'''

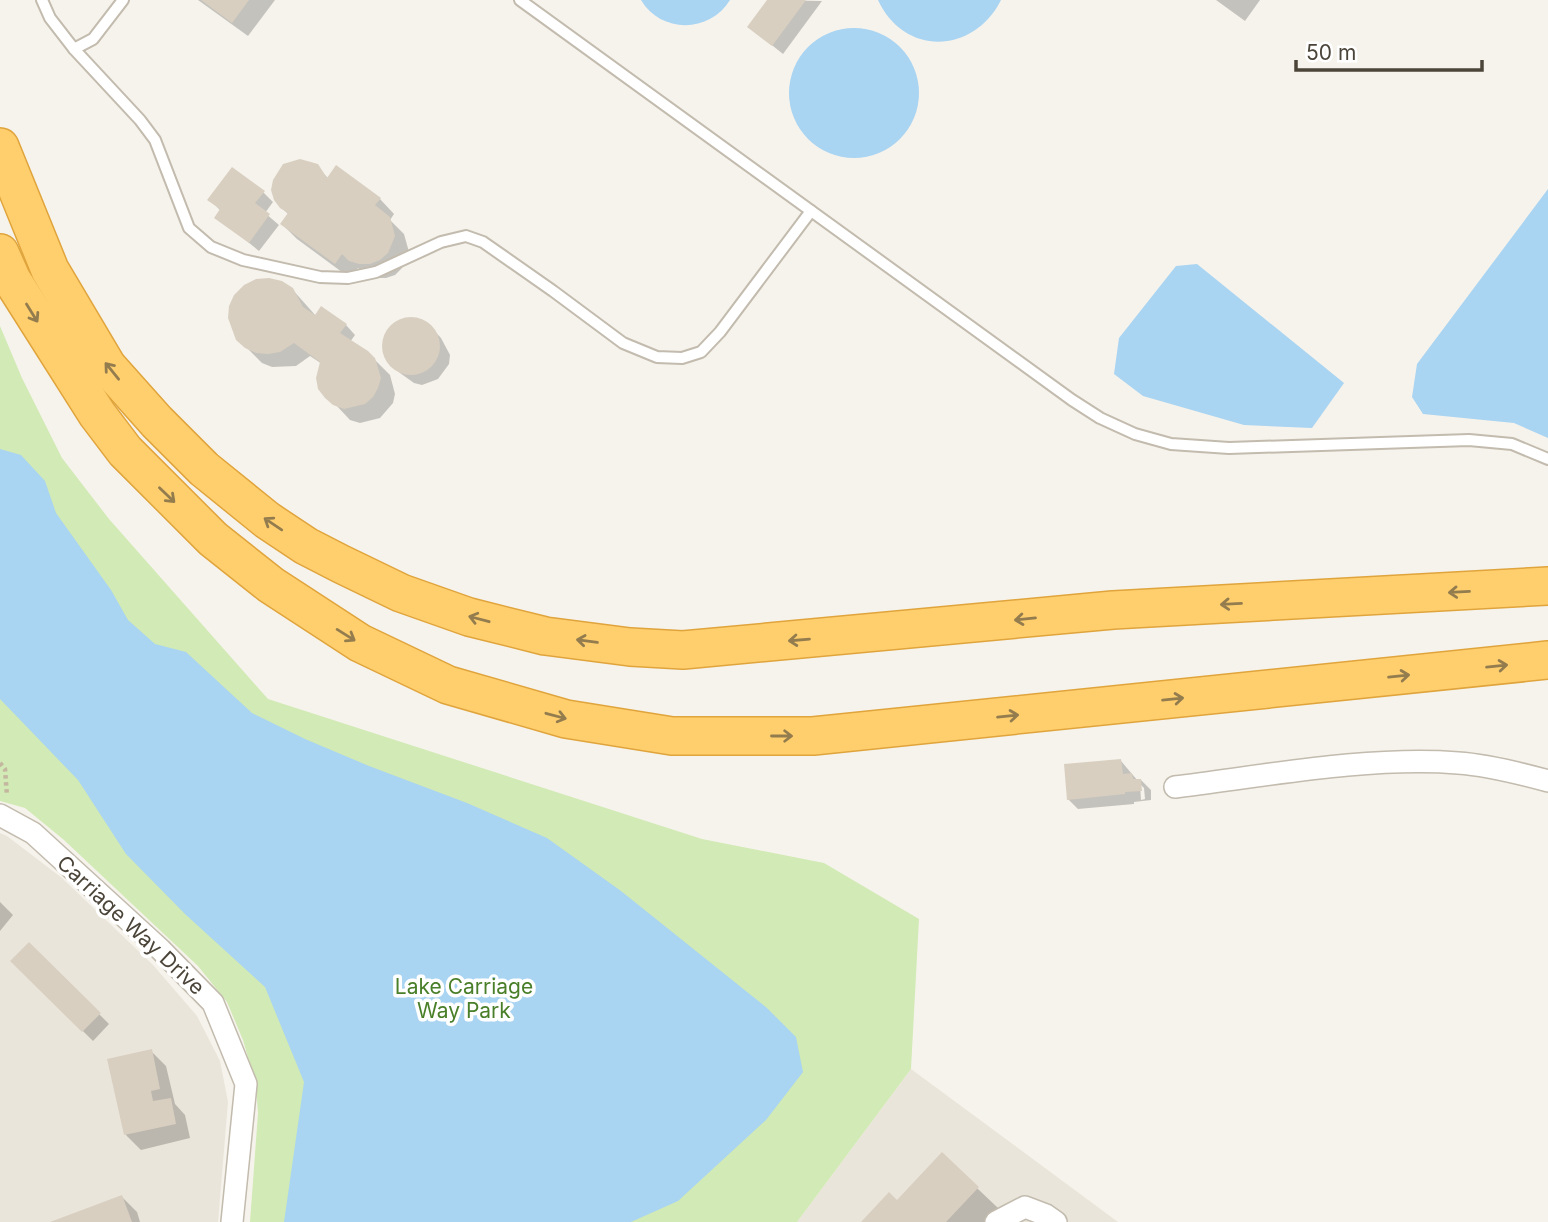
<svg xmlns="http://www.w3.org/2000/svg" width="1548" height="1222" font-family="Inter,sans-serif">
<style>
.residential{fill:#eae5da}
.green{fill:#d2eab5}
.water{fill:#a9d4f2}
.shadow{fill:#0003;fill-rule:evenodd}
.building{fill:#d8cfc1}
.lines{fill:none;stroke-linecap:round;stroke-linejoin:round}
.service-casing{stroke:#c2bbae;stroke-width:14}
.minor-casing{stroke:#c2bbae;stroke-width:24}
.motorway-casing{stroke:#e0a43c;stroke-width:40}
.path{stroke:#c4b79f;stroke-width:4.5;stroke-dasharray:3.5 3.5;stroke-linecap:butt}
.service{stroke:#fff;stroke-width:10}
.minor{stroke:#fff;stroke-width:21}
.motorway{stroke:#ffcf6e;stroke-width:37}
.oneway{stroke:#937c4e}
.labels{text-anchor:middle;dominant-baseline:central;stroke-width:7;stroke-linejoin:round;paint-order:stroke}
.street-label{font-size:21px;fill:#4b4439;stroke:#fff}
.park-label{font-size:21px;fill:#4a7f2a;stroke:#fff}
</style>
<rect width="100%" height="100%" fill="#f6f3ec"/>
<g class="residential">
<path d="M 0,833 L 7,836 L 62,878 L 153,965 L 197,1016 L 220,1061 L 228,1102 L 218,1222 L 0,1222 Z"/>
<path d="M 911,1069 L 1118,1222 L 797,1222 Z"/>
</g>
<path class="green" d="M 0,326 L 22,378 L 62,458 L 109,519 L 268,699 L 702,839 L 824,863 L 919,919 L 911,1069 L 797,1222 L 250,1222 L 258,1113 L 256,1085 L 243,1040 L 227,1002 L 198,966 L 64,840 L 25,808 L 0,801 Z"/>
<g class="water">
<path d="M 641,0 L 730,0 C 710,33 661,34 641,0 Z"/>
<path d="M 878,0 L 1001,0 C 974,54 904,57 878,0 Z"/>
<circle cx="854" cy="93" r="65"/>
<path d="M 1548,189 L 1548,438 L 1514,423 L 1423,414 L 1412,397 L 1417,364 Z"/>
<path d="M 1197,264 L 1344,383 L 1312,428 L 1244,425 L 1143,396 L 1114,374 L 1119,338 L 1176,266 Z"/>
<path d="M 0,449 L 21,455 L 45,481 L 56,513 L 111,590 L 128,620 L 155,644 L 186,652 L 252,713 L 305,739 L 369,766 L 467,803 L 547,838 L 621,891 L 767,1008 L 796,1037 L 803,1072 L 766,1120 L 678,1201 L 631,1222 L 284,1222 L 304,1082 L 265,987 L 185,914 L 126,854 L 78,780 L 0,699 Z"/>
</g>
<g class="shadow">
<path d="M 198,0 L 275,0 L 248,36 Z"/>
<path d="M 769,0 L 822,1 L 783,54 L 749,27 Z"/>
<path d="M 1216,0 L 1260,0 L 1245,21 Z"/>
<path d="M 316,166 L 329,179 L 380,199 L 394,214 L 390,220 L 404,234 L 409,252 L 402,268 L 395,275 L 386,278 L 376,278 L 366,275 L 358,268 L 350,278 L 297,239 L 282,224 L 289,215 L 281,207 Z"/>
<path d="M 263,192 L 273,202 L 265,213 L 279,225 L 259,251 L 217,217 L 221,211 L 210,200 Z"/>
<path d="M 292,289 L 316,316 L 346,325 L 355,335 L 350,342 L 367,352 L 390,375 L 395,394 L 393,403 L 380,418 L 360,423 L 350,420 L 320,388 L 322,364 L 310,356 L 296,366 L 272,367 L 262,363 L 238,339 Z"/>
<path d="M 414,319 L 431,327 L 441,338 L 450,355 L 449,364 L 438,379 L 422,385 L 414,383 L 400,373 L 389,363 L 384,347 L 389,330 L 396,324 Z"/>
<path d="M 1121,761 L 1138,781 L 1141,780 L 1151,790 L 1151,800 L 1134,802 L 1134,804 L 1078,809 L 1068,799 ZM 1140,784 L 1144,788 L 1145,799 L 1141,800 Z"/>
<path d="M 0,902 L 13,915 L 0,931 Z"/>
<path d="M 29,944 L 109,1024 L 93,1041 L 12,961 Z"/>
<path d="M 151,1051 L 166,1066 L 175,1104 L 185,1115 L 190,1138 L 141,1150 L 126,1135 Z"/>
<path d="M 942,1155 L 998,1208 L 985,1222 L 864,1222 L 898,1202 Z"/>
<path d="M 122,1197 L 137,1212 L 140,1222 L 55,1222 Z"/>
</g>
<g class="building">
<path d="M 201,0 L 249,0 L 232,23 Z"/>
<path d="M 767,0 L 806,0 L 772,46 L 747,27 Z"/>
<path d="M 300,159 L 318,164 L 327,178 L 336,165 L 381,198 L 375,205 L 390,217 L 395,236 L 388,253 L 380,260 L 370,264 L 359,264 L 349,261 L 342,254 L 335,264 L 280,224 L 288,213 L 280,208 L 274,200 L 271,190 L 273,180 L 283,164 Z"/>
<path d="M 232,167 L 265,191 L 255,203 L 270,214 L 249,243 L 214,218 L 220,209 L 207,200 Z"/>
<path d="M 269,278 L 282,281 L 293,288 L 303,307 L 315,315 L 321,306 L 347,324 L 340,333 L 368,351 L 375,358 L 381,378 L 378,388 L 373,397 L 365,404 L 344,409 L 333,405 L 325,398 L 318,389 L 316,378 L 320,362 L 294,343 L 280,352 L 268,354 L 256,353 L 245,348 L 236,340 L 228,318 L 229,306 L 234,295 L 244,285 L 256,279 Z"/>
<circle cx="411" cy="346" r="29"/>
<path d="M 1121,759 L 1123,774 L 1132,773 L 1133,779 L 1141,779 L 1142,791 L 1125,792 L 1125,794 L 1067,800 L 1064,764 Z"/>
<path d="M 29,942 L 101,1013 L 82,1032 L 10,961 Z"/>
<path d="M 152,1049 L 160,1089 L 151,1091 L 153,1101 L 171,1098 L 176,1124 L 124,1135 L 107,1059 Z"/>
<path d="M 942,1152 L 979,1187 L 946,1222 L 861,1222 L 889,1192 L 897,1200 Z"/>
<path d="M 122,1195 L 132,1222 L 50,1222 Z"/>
</g>
<g class="lines">
<defs>
<g id="service">
<path d="M 42,0 L 50,18 L 74,49 L 140,120 L 155,140 L 189,228 L 211,247 L 243,260 L 320,277 L 348,278 L 376,272 L 441,242 L 466,236 L 483,242 L 553,291 L 623,343 L 657,357 L 682,358 L 701,352 L 720,332 L 811,211"/>
<path d="M 520,0 L 1072,400 L 1100,418 L 1135,434 L 1171,444 L 1229,448 L 1469,440 L 1512,444 L 1548,459"/>
<path d="M 74,49 L 93,39 L 123,0"/>
</g>
<g id="minor">
<path d="M 1175,787 C 1264,776 1369,756 1458,763 C 1488,765 1519,773 1548,781"/>
<path d="M 0,815 L 33,833 L 160,949 L 213,1003 L 246,1084 L 232,1222"/>
<path d="M 996,1222 L 1025,1207 L 1046,1215 L 1056,1222"/>
</g>
<g id="motorway">
<path d="M 0,147 L 50,270 L 107,366 L 157,422 L 204,469 L 267,520 L 306,546 L 341,564 L 401,593 L 469,617 L 545,636 L 630,647 L 683,650 L 1113,610 L 1548,586"/>
<path d="M 0,253 L 12,280 L 97,414 L 125,451 L 213,539 L 271,585 L 360,643 L 448,685 L 566,719 L 672,736 L 813,736 L 1548,660"/>
</g>
</defs>
<use href="#service" class="service-casing"/>
<use href="#minor" class="minor-casing"/>
<use href="#motorway" class="motorway-casing"/>
<path class="path" d="M 0,763 L 5,769 L 7,796"/>
<use href="#service" class="service"/>
<use href="#minor" class="minor"/>
<use href="#motorway" class="motorway"/>
</g>
<defs><path id="oneway-shaft" d="M-6 0H5M1.5-3L5.5 0L1.5 3" fill="none" stroke-width="1.6" stroke-linecap="round" stroke-linejoin="round" transform="scale(1.75)"/></defs>
<g class="oneway">
<use href="#oneway-shaft" transform="translate(32 313) rotate(58)"/>
<use href="#oneway-shaft" transform="translate(112 371) rotate(-129)"/>
<use href="#oneway-shaft" transform="translate(167 495) rotate(44)"/>
<use href="#oneway-shaft" transform="translate(273 524) rotate(-146)"/>
<use href="#oneway-shaft" transform="translate(1459 592) rotate(177)"/>
<use href="#oneway-shaft" transform="translate(1231 604) rotate(177)"/>
<use href="#oneway-shaft" transform="translate(479 619) rotate(-165)"/>
<use href="#oneway-shaft" transform="translate(1025 619) rotate(174)"/>
<use href="#oneway-shaft" transform="translate(346 635) rotate(32)"/>
<use href="#oneway-shaft" transform="translate(799 640) rotate(175)"/>
<use href="#oneway-shaft" transform="translate(587 641) rotate(-172)"/>
<use href="#oneway-shaft" transform="translate(1497 666) rotate(-6)"/>
<use href="#oneway-shaft" transform="translate(1399 676) rotate(-6)"/>
<use href="#oneway-shaft" transform="translate(1173 699) rotate(-6)"/>
<use href="#oneway-shaft" transform="translate(556 716) rotate(15)"/>
<use href="#oneway-shaft" transform="translate(1008 716) rotate(-6)"/>
<use href="#oneway-shaft" transform="translate(782 736)"/>
</g>
<g class="labels">
<g class="street-label">
<text transform="translate(131 925) rotate(43)">Carriage Way Drive</text>
</g>
<g class="park-label">
<text x="464" y="986">Lake Carriage<tspan x="464" dy="24">Way Park</tspan></text>
</g>
</g>
<path d="M1296 60v10h186v-10" fill="none" stroke="#4b4439" stroke-width="3.5"/>
<text x="1306" y="60" font-size="21" fill="#4b4439" stroke="#ffffff" stroke-width="5" paint-order="stroke">50 m</text>
</svg>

'''

- [Required action] Where a line above contains the word "motorway", show that line.

- [Response to the exercise]
.motorway-casing{stroke:#e0a43c;stroke-width:40}
.motorway{stroke:#ffcf6e;stroke-width:37}
<g id="motorway">
<use href="#motorway" class="motorway-casing"/>
<use href="#motorway" class="motorway"/>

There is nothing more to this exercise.